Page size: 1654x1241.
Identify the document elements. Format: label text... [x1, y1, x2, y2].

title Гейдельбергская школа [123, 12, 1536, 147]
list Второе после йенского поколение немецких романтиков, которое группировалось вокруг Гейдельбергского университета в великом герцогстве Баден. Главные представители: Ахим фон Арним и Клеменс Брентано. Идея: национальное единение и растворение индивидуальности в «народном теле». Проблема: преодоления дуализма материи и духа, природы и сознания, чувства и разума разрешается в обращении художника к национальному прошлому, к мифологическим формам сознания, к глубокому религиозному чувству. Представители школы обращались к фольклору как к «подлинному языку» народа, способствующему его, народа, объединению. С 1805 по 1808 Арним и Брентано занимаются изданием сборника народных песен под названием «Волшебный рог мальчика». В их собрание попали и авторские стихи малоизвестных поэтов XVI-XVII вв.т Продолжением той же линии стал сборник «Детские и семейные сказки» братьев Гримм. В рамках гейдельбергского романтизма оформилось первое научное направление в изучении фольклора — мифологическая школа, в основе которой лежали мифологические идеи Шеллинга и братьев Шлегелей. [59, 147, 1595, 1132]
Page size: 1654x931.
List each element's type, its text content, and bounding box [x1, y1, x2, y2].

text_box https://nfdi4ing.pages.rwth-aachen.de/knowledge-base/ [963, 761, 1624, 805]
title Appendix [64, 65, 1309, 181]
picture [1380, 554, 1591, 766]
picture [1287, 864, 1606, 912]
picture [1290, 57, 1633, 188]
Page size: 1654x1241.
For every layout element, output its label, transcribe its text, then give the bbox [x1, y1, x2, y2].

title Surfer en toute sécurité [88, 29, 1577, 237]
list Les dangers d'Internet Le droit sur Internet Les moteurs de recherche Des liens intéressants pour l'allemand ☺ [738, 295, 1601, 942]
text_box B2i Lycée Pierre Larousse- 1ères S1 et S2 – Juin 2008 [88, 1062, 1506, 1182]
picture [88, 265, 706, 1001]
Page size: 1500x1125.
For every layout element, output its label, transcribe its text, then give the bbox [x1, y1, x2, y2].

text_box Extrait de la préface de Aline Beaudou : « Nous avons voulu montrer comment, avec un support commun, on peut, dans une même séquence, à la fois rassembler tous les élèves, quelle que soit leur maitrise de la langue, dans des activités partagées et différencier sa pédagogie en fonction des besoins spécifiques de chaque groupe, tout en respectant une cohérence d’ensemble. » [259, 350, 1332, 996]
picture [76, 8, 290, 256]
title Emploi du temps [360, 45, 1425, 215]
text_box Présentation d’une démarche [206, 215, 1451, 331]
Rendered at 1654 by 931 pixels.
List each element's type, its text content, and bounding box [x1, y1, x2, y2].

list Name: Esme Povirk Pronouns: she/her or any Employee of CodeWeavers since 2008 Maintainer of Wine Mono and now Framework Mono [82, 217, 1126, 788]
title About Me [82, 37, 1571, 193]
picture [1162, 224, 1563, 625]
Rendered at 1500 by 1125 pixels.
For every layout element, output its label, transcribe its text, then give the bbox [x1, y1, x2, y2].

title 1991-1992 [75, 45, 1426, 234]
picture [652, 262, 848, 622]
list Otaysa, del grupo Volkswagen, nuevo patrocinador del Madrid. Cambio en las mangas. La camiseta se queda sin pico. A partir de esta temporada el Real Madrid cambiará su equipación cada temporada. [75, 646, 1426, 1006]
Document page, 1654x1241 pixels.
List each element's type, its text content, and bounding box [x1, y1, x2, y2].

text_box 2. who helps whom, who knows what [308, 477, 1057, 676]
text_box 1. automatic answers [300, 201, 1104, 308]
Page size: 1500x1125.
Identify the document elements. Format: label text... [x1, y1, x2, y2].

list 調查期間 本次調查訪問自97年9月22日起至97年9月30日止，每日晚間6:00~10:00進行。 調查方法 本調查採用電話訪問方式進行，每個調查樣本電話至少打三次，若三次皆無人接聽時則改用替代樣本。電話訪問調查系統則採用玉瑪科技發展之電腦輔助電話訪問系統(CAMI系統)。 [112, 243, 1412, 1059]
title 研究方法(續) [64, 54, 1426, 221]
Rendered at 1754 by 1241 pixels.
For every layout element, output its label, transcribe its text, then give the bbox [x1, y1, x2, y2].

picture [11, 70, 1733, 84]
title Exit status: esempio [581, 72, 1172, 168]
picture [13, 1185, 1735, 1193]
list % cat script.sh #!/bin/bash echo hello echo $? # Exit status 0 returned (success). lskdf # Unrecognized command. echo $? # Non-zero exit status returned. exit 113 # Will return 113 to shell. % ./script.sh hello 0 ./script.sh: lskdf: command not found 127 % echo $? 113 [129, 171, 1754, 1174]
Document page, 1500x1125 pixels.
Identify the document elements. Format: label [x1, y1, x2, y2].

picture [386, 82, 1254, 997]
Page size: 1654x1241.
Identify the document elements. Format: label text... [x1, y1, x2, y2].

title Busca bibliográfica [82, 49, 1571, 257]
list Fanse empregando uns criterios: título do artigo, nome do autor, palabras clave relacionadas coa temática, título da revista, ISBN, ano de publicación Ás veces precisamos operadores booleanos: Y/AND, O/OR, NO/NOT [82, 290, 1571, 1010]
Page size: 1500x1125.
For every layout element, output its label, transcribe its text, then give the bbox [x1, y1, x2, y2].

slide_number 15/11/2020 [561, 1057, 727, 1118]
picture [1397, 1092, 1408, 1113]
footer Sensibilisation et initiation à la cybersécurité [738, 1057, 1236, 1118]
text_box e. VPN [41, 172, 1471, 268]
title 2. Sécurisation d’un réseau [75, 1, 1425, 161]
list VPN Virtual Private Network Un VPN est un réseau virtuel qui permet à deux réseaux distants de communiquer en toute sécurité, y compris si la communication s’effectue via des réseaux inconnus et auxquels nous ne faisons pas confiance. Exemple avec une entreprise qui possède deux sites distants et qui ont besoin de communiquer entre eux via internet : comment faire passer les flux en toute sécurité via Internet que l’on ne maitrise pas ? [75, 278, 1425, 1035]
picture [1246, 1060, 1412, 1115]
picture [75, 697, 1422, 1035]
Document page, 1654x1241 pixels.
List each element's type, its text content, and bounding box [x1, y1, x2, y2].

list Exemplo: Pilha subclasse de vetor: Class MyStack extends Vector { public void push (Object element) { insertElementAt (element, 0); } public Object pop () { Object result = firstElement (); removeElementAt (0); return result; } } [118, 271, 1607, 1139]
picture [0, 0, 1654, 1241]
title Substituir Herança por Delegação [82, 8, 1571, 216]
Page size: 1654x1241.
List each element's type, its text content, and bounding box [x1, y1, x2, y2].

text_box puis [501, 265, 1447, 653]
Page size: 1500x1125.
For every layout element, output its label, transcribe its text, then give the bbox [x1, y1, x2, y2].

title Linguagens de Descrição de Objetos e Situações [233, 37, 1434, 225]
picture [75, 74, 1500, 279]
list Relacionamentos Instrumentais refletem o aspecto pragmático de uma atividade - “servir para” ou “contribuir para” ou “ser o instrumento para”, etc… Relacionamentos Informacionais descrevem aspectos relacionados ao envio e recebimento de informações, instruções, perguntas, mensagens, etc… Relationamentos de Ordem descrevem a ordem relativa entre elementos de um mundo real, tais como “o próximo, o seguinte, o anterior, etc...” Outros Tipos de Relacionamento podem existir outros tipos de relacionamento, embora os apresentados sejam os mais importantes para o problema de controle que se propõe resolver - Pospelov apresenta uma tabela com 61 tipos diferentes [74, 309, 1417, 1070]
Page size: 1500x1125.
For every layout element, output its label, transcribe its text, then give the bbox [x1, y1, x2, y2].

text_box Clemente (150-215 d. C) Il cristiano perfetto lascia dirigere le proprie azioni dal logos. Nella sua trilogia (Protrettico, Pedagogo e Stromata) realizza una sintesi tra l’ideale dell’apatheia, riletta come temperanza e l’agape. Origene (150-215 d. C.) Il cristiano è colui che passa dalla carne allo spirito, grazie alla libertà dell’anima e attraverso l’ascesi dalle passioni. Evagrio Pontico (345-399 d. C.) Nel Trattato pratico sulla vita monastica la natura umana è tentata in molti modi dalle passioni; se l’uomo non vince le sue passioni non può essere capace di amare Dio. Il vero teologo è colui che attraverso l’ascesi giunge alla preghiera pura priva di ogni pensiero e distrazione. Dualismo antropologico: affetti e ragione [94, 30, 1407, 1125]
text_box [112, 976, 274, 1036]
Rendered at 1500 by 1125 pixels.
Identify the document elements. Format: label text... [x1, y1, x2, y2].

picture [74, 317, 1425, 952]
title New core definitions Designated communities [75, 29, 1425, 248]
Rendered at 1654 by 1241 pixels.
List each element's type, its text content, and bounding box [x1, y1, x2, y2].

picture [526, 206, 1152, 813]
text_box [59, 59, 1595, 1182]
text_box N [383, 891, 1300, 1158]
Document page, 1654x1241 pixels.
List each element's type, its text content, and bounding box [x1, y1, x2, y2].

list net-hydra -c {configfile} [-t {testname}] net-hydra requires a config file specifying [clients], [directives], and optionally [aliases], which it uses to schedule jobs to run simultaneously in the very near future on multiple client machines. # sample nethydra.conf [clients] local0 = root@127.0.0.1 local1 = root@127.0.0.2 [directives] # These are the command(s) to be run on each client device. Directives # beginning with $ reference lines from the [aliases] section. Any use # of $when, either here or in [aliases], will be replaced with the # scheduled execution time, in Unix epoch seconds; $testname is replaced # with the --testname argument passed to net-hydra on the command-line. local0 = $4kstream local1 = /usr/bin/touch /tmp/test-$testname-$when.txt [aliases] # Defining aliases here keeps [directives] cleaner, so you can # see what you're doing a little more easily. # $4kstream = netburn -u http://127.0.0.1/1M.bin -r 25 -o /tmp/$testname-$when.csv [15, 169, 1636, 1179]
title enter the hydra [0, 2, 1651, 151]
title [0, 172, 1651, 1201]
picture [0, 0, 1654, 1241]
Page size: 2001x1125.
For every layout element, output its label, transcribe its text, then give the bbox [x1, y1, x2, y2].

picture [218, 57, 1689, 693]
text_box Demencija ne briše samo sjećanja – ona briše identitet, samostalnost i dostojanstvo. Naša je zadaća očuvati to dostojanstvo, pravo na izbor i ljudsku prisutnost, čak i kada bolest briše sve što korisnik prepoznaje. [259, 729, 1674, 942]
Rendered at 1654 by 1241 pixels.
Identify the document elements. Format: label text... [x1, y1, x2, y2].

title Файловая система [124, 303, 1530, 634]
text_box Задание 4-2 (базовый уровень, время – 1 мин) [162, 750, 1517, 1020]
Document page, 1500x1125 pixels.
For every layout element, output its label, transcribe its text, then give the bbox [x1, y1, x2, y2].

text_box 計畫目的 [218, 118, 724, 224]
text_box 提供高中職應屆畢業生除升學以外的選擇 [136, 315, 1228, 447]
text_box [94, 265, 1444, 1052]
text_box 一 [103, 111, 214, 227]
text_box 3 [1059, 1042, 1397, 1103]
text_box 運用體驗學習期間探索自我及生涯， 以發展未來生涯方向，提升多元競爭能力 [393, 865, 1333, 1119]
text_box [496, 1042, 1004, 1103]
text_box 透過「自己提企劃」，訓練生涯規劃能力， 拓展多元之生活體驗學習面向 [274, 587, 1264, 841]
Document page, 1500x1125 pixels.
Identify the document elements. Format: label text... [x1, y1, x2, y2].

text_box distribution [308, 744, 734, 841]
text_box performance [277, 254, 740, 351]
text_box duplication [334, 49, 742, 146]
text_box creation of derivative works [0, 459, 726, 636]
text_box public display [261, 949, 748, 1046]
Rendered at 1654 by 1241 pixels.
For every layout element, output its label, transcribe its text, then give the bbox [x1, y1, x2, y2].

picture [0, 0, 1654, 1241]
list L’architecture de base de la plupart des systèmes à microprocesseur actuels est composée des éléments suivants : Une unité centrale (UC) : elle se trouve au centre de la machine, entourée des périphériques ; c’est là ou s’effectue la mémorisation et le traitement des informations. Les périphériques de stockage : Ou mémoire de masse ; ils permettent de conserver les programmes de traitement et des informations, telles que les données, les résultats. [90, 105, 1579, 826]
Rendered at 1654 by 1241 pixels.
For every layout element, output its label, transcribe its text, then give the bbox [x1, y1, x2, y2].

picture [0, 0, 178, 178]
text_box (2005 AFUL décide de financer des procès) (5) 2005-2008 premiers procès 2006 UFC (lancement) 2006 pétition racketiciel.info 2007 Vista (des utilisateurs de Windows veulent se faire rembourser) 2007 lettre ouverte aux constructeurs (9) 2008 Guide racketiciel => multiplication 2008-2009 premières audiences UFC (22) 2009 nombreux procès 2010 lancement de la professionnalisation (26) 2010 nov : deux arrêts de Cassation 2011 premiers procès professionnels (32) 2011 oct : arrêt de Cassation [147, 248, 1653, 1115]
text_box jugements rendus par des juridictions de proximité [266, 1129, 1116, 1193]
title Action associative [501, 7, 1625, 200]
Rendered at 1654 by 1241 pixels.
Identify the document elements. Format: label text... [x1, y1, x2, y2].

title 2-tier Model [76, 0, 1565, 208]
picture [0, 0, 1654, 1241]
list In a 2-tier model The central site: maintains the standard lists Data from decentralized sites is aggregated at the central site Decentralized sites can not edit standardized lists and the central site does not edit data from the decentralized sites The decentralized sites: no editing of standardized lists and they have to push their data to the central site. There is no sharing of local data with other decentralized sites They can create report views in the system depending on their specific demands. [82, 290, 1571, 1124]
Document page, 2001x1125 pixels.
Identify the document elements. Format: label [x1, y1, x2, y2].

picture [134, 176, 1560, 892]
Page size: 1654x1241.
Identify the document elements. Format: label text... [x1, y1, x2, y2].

• _TO BE DONE_: Extract the part of the listing that runs from its start through the line containing "picture [1290, 57, 1633, 188]", and repeat those lines verbatim, both ends included.

• _RESULT OF THE TASK_:
Page size: 1654x1241.
Identify the document elements. Format: label text... [x1, y1, x2, y2].

title Гейдельбергская школа [123, 12, 1536, 147]
list Второе после йенского поколение немецких романтиков, которое группировалось вокруг Гейдельбергского университета в великом герцогстве Баден. Главные представители: Ахим фон Арним и Клеменс Брентано. Идея: национальное единение и растворение индивидуальности в «народном теле». Проблема: преодоления дуализма материи и духа, природы и сознания, чувства и разума разрешается в обращении художника к национальному прошлому, к мифологическим формам сознания, к глубокому религиозному чувству. Представители школы обращались к фольклору как к «подлинному языку» народа, способствующему его, народа, объединению. С 1805 по 1808 Арним и Брентано занимаются изданием сборника народных песен под названием «Волшебный рог мальчика». В их собрание попали и авторские стихи малоизвестных поэтов XVI-XVII вв.т Продолжением той же линии стал сборник «Детские и семейные сказки» братьев Гримм. В рамках гейдельбергского романтизма оформилось первое научное направление в изучении фольклора — мифологическая школа, в основе которой лежали мифологические идеи Шеллинга и братьев Шлегелей. [59, 147, 1595, 1132]
Page size: 1654x931.
List each element's type, its text content, and bounding box [x1, y1, x2, y2].

text_box https://nfdi4ing.pages.rwth-aachen.de/knowledge-base/ [963, 761, 1624, 805]
title Appendix [64, 65, 1309, 181]
picture [1380, 554, 1591, 766]
picture [1287, 864, 1606, 912]
picture [1290, 57, 1633, 188]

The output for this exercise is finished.